10. Don’t make fun of them: Having fun, poking fun, and joking around are all good things as long as you aren’t doing it all at the expense of your kid. Make sure you are doing things in a respectful way and listen to them if they communicate otherwise. Be especially careful how you tease him in front of his peers!

11. Be a good sport: It’s a good idea to grow your skin as thick as possible during these years. Don’t take offense at every joke or every burn. Learn to shake things off and receive some good natured teasing. 

12. Be repentant: The words “I’m sorry” go a long way in every relationship – even with your children. Parents are human and make plenty of mistakes.
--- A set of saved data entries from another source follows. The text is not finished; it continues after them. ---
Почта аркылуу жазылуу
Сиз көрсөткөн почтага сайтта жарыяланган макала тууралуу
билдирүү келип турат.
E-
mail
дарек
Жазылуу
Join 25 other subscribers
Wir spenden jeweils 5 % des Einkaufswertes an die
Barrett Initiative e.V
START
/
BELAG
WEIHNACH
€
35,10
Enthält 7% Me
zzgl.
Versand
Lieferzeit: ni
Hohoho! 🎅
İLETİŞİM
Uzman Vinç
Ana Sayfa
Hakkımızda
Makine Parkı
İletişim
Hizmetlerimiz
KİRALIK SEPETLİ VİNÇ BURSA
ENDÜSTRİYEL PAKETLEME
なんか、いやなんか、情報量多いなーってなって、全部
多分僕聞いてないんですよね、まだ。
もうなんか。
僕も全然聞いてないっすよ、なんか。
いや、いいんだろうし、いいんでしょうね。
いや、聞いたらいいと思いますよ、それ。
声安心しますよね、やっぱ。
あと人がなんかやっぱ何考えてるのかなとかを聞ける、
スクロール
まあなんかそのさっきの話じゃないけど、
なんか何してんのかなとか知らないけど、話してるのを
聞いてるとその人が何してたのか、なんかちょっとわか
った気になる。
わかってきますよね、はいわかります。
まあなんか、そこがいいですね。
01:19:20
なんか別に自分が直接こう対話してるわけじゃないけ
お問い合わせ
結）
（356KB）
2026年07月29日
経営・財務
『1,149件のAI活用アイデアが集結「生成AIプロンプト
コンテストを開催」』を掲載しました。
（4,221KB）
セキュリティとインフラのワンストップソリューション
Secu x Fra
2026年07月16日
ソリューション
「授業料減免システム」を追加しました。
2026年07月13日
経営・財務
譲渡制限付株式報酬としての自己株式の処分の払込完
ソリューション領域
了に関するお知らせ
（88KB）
It’s ok to be honest about those you make and how they affect your child. Be willing to own up to what you do wrong, repent, and work to keep from making that mistake again. Apologizing goes a long way to keeping your relationship healthy and strong during the teen years. 

13. Know the culture: Every generation is different. Every teenager is different from their parents. Don’t scoff at what is currently going on, be informed. You don’t need to love everything about their generation but knowing current artists, shows, styles, social media platforms, and slang goes a long way.

Don’t lose heart when the relationship changes. It’s a bumpy time for everyone involved. Your child needs to push away and gain independence to be a healthy adult. Those gangly boys with changing voices don’t have it all together or know everything. They’re still young and need a lot of guidance, grace, and patience as they navigate their way through the teen years and all the changes these years bring.